▸ What is expected
Every record gets copied exactly, and no picture goes with it.

▸ Material supplied
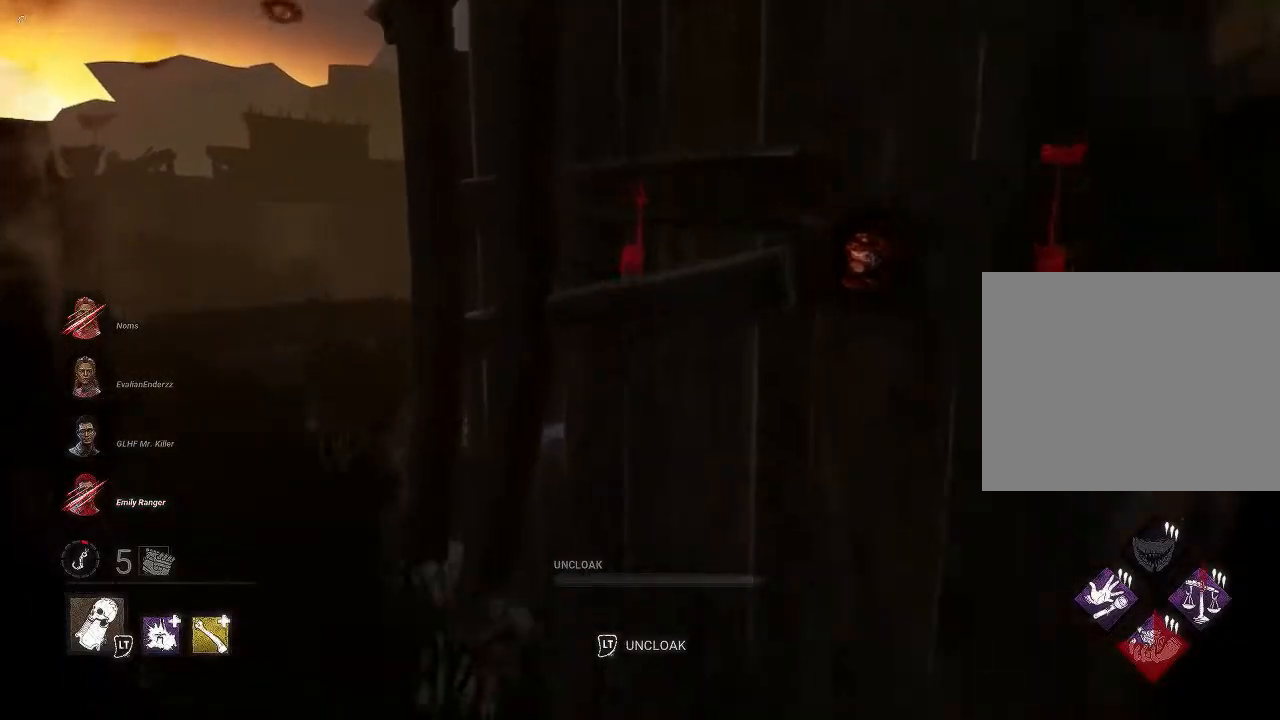
{"buttons": [], "left_stick": "up-left", "right_stick": "right", "events": [[33, "left_stick", "up-left"], [383, "right_stick", "right"]]}
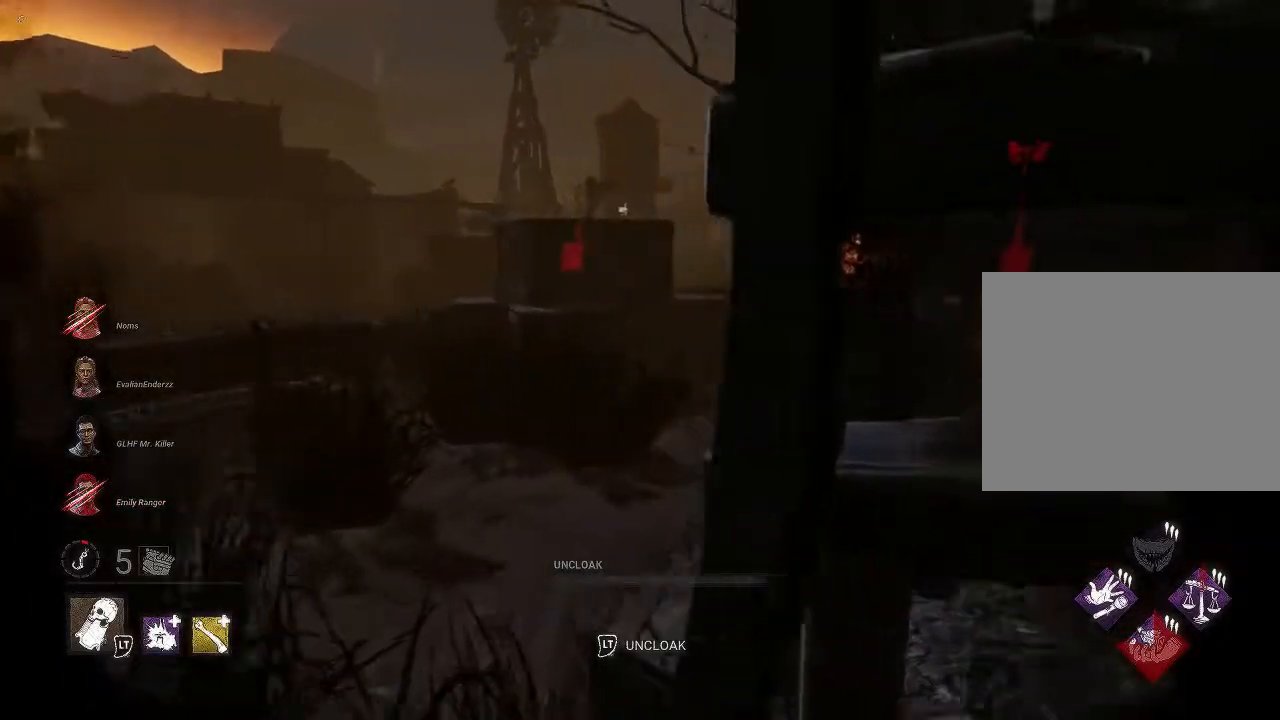
{"buttons": [], "left_stick": "up", "right_stick": "right", "events": [[183, "left_stick", "up"]]}
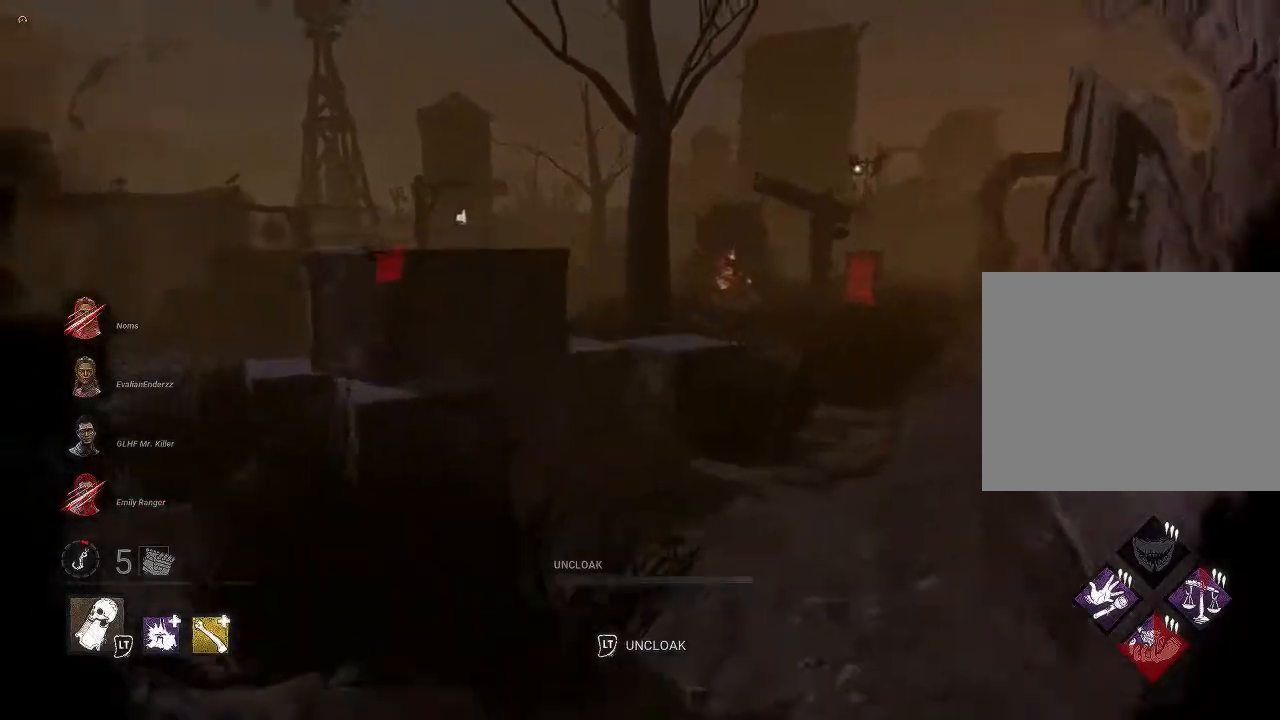
{"buttons": [], "left_stick": "up", "right_stick": "center", "events": [[200, "right_stick", "center"]]}
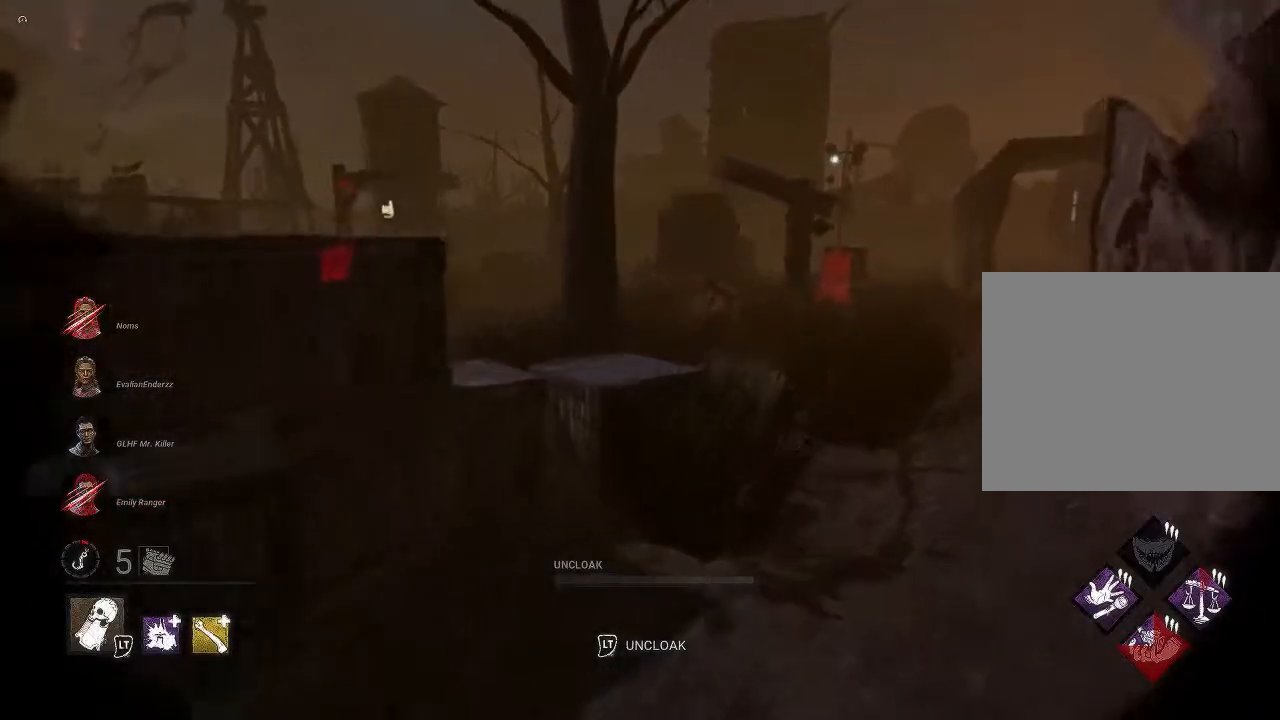
{"buttons": ["L2"], "left_stick": "up", "right_stick": "down", "events": [[233, "right_stick", "down-right"], [367, "right_stick", "down"], [467, "L2", "down"]]}
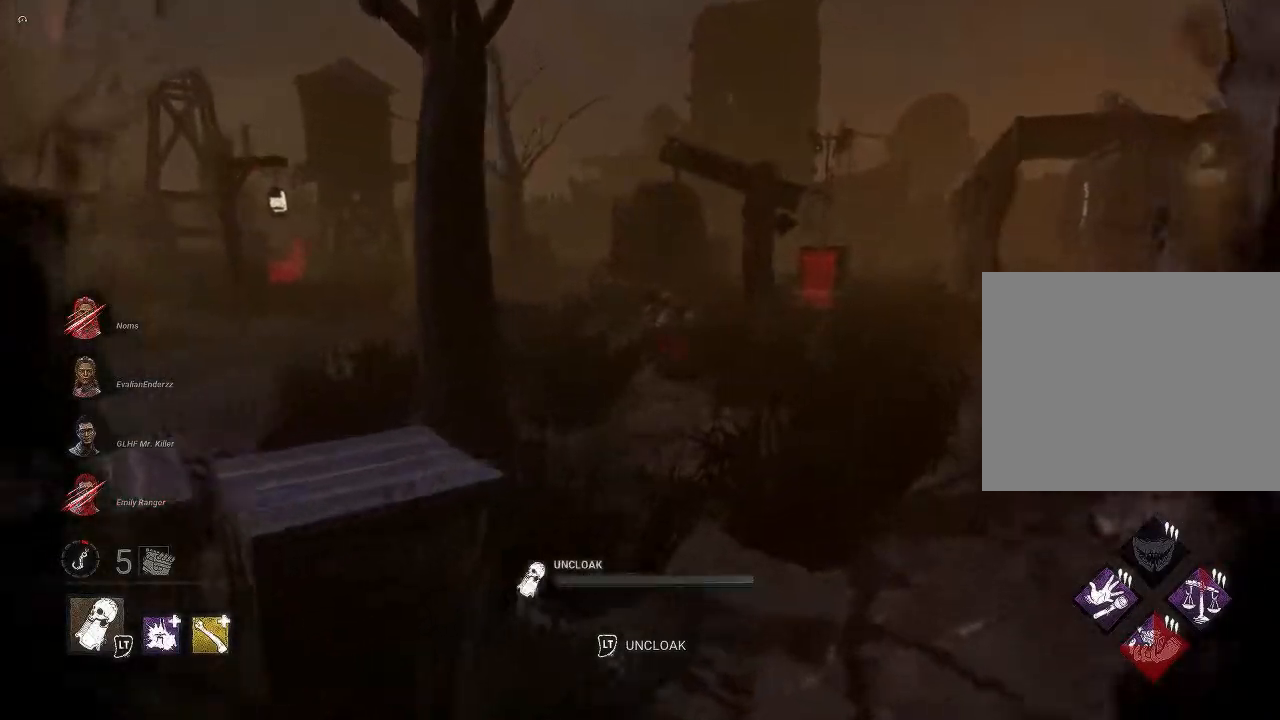
{"buttons": ["L2"], "left_stick": "up", "right_stick": "down-right", "events": [[83, "right_stick", "down-right"]]}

▸ Answer space
{"buttons": [], "left_stick": "up-left", "right_stick": "right", "events": [[33, "left_stick", "up-left"], [383, "right_stick", "right"]]}
{"buttons": [], "left_stick": "up", "right_stick": "right", "events": [[183, "left_stick", "up"]]}
{"buttons": [], "left_stick": "up", "right_stick": "center", "events": [[200, "right_stick", "center"]]}
{"buttons": ["L2"], "left_stick": "up", "right_stick": "down", "events": [[233, "right_stick", "down-right"], [367, "right_stick", "down"], [467, "L2", "down"]]}
{"buttons": ["L2"], "left_stick": "up", "right_stick": "down-right", "events": [[83, "right_stick", "down-right"]]}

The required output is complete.